## Things to do
[a] Answer these from the text on Reddyanus ranawanai:
(i) Which family does the species belong to?
(ii) To which country is it endemic?
(iii) After whom is the species named?
[b] Continue the text on the scorpion Reddyanus ranawanai from its last sentence.

## Text
-- -- --

Reddyanus ranawanai

Scientific classification
- Kingdom: Animalia
- Phylum: Arthropoda
- Subphylum: Chelicerata
- Class: Arachnida
- Order: Scorpiones
- Family: Buthidae
- Genus: Reddyanus
- Species: R. ranawanai
- Binomial name: Reddyanus ranawanai Kovarik, 2016
- Synonyms: Isometrus (Reddyanus) basilicus Kovařík, 2003;

= Reddyanus ranawanai =

- Authority: Kovarik, 2016
- Synonyms: Isometrus (Reddyanus) basilicus Kovařík, 2003

Species of scorpion

Reddyanus ranawanai is a species of scorpion in the family Buthidae endemic to Sri Lanka.

==Etymology==
The species name is given after Prof. Kithsiri B. Ranawana, a leading zoologist in Sri Lanka, who engaged in several biodiversity researches throughout the country.

-- -- --

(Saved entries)
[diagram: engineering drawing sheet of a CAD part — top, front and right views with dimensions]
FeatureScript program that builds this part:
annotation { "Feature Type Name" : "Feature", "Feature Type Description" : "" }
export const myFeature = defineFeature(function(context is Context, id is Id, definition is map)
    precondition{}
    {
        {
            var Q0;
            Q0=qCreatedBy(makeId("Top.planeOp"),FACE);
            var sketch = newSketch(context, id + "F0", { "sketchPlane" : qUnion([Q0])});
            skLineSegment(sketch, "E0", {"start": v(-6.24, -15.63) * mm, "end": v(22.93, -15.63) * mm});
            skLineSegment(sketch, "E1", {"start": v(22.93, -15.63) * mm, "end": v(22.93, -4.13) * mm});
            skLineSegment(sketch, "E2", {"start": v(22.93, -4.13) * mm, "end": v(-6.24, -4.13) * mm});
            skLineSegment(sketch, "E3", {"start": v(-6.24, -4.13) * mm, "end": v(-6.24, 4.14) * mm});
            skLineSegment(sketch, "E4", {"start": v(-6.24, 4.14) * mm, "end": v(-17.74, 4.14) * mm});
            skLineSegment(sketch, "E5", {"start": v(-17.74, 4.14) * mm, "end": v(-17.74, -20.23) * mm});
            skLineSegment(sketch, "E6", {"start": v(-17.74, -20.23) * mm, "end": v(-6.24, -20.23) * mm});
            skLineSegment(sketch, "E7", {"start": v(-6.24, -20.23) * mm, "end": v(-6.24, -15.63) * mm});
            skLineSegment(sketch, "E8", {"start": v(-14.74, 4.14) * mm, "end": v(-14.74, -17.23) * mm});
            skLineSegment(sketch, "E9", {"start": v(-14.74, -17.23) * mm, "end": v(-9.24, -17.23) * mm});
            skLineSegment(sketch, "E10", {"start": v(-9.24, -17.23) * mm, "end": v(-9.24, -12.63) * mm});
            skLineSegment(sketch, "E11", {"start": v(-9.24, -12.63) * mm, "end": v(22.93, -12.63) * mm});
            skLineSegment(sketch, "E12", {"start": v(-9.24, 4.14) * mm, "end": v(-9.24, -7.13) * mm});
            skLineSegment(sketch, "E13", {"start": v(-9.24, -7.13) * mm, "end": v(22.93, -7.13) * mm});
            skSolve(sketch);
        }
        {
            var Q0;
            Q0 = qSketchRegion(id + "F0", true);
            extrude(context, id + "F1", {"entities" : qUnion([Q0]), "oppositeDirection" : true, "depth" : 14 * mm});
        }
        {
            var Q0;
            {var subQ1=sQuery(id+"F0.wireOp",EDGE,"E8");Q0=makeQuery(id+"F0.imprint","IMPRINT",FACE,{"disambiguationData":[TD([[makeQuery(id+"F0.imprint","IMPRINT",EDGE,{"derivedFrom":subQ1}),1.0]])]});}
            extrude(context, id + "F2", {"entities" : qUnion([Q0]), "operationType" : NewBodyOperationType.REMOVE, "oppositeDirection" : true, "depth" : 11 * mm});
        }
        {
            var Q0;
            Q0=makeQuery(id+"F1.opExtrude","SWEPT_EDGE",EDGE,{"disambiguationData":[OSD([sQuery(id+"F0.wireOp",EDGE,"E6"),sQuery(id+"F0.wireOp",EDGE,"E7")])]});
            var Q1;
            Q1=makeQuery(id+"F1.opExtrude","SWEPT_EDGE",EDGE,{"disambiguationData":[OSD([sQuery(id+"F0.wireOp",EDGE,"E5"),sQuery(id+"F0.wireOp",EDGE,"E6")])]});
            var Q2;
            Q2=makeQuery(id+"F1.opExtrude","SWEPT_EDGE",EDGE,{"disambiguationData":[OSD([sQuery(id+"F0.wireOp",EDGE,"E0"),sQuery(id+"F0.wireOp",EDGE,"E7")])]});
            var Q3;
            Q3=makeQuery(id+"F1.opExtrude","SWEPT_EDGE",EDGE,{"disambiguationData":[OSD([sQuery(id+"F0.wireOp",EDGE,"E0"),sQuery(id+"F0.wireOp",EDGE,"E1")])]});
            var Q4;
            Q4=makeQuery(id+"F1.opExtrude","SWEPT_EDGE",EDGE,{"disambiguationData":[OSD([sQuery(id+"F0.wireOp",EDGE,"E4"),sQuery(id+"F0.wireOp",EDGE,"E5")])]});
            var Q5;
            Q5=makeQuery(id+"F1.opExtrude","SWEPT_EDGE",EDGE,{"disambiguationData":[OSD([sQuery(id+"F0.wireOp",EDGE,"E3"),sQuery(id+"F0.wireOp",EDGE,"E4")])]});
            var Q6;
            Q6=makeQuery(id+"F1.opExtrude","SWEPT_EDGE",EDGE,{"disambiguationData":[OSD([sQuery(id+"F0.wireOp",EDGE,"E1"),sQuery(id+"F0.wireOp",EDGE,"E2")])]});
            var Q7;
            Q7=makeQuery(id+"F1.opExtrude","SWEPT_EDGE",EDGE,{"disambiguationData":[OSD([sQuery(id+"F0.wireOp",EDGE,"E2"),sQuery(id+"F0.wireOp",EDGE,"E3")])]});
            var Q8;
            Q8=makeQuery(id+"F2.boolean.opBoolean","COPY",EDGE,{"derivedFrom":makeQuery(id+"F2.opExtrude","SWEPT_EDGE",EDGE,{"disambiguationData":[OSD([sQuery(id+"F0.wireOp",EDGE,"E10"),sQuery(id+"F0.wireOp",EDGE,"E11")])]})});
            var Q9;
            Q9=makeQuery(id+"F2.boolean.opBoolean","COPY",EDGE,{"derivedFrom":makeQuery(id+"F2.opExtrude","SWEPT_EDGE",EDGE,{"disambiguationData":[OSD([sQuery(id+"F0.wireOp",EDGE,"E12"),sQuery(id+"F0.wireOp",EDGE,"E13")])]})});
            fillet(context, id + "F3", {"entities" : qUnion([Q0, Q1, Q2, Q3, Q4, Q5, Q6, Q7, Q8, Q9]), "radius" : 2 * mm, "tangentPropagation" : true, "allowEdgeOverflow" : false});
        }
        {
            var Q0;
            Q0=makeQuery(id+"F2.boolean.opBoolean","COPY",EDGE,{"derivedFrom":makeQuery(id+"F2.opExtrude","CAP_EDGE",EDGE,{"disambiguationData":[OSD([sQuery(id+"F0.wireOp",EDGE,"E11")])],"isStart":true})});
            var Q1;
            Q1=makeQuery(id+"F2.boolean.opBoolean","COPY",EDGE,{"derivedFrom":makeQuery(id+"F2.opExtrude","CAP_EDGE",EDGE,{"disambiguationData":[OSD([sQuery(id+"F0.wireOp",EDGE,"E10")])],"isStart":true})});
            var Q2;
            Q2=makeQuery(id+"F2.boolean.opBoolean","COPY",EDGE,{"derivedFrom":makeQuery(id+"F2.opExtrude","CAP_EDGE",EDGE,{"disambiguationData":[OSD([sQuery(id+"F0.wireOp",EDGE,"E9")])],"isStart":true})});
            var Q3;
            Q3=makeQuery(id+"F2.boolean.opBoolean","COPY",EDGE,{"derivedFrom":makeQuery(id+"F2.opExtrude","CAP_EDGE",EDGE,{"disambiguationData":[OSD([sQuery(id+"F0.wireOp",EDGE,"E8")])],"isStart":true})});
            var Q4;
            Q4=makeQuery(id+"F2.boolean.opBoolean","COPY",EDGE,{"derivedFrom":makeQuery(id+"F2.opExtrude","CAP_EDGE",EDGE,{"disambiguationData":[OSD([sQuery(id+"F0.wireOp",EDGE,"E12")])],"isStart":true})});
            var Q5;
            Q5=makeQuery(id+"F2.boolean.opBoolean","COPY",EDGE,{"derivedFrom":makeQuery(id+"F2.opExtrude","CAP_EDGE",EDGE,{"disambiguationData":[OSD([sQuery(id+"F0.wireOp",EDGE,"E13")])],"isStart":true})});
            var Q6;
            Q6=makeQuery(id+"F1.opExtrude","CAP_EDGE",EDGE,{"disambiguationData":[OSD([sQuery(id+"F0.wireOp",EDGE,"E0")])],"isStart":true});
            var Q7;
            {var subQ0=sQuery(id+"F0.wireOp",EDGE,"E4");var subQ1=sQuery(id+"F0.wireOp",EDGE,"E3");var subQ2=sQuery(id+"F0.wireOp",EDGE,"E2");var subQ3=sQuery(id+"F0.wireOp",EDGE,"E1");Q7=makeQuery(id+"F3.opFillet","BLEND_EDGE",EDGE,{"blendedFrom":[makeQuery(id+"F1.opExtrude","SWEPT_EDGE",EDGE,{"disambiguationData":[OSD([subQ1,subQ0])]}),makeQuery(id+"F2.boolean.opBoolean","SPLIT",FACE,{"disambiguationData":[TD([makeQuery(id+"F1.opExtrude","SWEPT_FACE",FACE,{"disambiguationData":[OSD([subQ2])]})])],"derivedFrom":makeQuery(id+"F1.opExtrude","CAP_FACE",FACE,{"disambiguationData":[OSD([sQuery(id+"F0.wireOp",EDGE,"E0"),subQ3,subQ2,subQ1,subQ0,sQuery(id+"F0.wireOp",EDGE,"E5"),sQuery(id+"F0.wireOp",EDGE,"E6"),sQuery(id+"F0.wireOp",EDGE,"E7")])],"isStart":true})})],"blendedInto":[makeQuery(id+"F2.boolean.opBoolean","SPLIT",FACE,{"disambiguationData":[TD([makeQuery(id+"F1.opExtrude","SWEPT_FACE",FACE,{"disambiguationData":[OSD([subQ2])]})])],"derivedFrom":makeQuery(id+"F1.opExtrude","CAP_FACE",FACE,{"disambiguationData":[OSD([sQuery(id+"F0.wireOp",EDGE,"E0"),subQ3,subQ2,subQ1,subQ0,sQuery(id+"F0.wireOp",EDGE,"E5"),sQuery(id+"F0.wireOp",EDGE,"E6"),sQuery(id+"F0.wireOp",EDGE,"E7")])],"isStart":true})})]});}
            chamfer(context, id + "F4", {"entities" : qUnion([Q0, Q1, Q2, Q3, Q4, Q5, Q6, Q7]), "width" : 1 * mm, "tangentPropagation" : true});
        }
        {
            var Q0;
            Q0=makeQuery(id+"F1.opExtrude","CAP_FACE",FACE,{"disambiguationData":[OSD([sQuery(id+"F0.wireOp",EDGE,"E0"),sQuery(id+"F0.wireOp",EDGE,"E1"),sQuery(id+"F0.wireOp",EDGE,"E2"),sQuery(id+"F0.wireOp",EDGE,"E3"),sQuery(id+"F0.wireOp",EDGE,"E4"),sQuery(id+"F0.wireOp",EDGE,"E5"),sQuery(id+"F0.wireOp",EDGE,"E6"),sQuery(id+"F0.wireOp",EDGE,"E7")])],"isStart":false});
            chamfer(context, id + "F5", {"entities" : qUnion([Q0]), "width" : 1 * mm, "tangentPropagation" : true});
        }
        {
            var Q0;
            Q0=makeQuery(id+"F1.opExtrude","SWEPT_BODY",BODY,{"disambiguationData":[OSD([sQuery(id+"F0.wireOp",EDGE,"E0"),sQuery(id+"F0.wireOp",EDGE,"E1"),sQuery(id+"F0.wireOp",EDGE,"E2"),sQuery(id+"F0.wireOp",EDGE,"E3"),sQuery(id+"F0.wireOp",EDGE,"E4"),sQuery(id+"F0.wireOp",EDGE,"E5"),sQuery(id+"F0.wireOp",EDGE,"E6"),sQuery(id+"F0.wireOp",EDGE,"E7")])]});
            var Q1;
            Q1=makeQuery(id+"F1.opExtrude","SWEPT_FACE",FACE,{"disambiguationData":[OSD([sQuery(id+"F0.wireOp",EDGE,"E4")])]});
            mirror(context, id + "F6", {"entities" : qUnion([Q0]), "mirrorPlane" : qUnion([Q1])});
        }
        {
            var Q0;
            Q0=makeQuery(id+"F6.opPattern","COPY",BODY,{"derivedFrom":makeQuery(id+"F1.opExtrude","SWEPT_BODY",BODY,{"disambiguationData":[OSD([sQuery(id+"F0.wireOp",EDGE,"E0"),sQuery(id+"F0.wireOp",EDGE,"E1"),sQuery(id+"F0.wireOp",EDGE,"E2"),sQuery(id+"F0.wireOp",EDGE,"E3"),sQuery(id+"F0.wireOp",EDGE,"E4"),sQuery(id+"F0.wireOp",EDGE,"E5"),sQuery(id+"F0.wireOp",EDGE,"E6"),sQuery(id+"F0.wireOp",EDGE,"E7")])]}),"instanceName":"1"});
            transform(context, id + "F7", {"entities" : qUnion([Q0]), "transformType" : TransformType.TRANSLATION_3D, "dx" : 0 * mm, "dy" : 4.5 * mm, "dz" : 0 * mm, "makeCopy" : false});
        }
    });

-- -- --

## Responses for each task
[a]
(i) Buthidae
(ii) Sri Lanka
(iii) Prof. Kithsiri B. Ranawana

[b]
==Description==
Total length is about 35 to 43 mm. Body reddish, with brown to black spots. Chelicera strongly reticulated with spotted fingers. Ventrum of mesosoma and pedipalps are yellowish brown with a two black spots on the sixth and seventh sternites. Carapace and pedipalps are yellowish to reddish dorsally and laterally, with brown to black spots. Pedipalps, legs, femur, patella and manus with similar coloration. Male has very slightly longer metasomal segments than female. Pedipalp movable finger is longer than manus of chela. Pedipalps and legs consists with brown maculation, which is also found on femur and patella. There are 10 carinae on first metasomal segment, and second through fourth segments with eight carinae. The fifth segment consists with five carinae in female but male has three to five carinae. Subaculear tooth is wide and rounded. There are 12 to 14 pectinal teeth. Carapace without carinae but with large granules. Telson elongate and with a ventral carina. Metasomal segments and telson are yellowish to reddish with spots.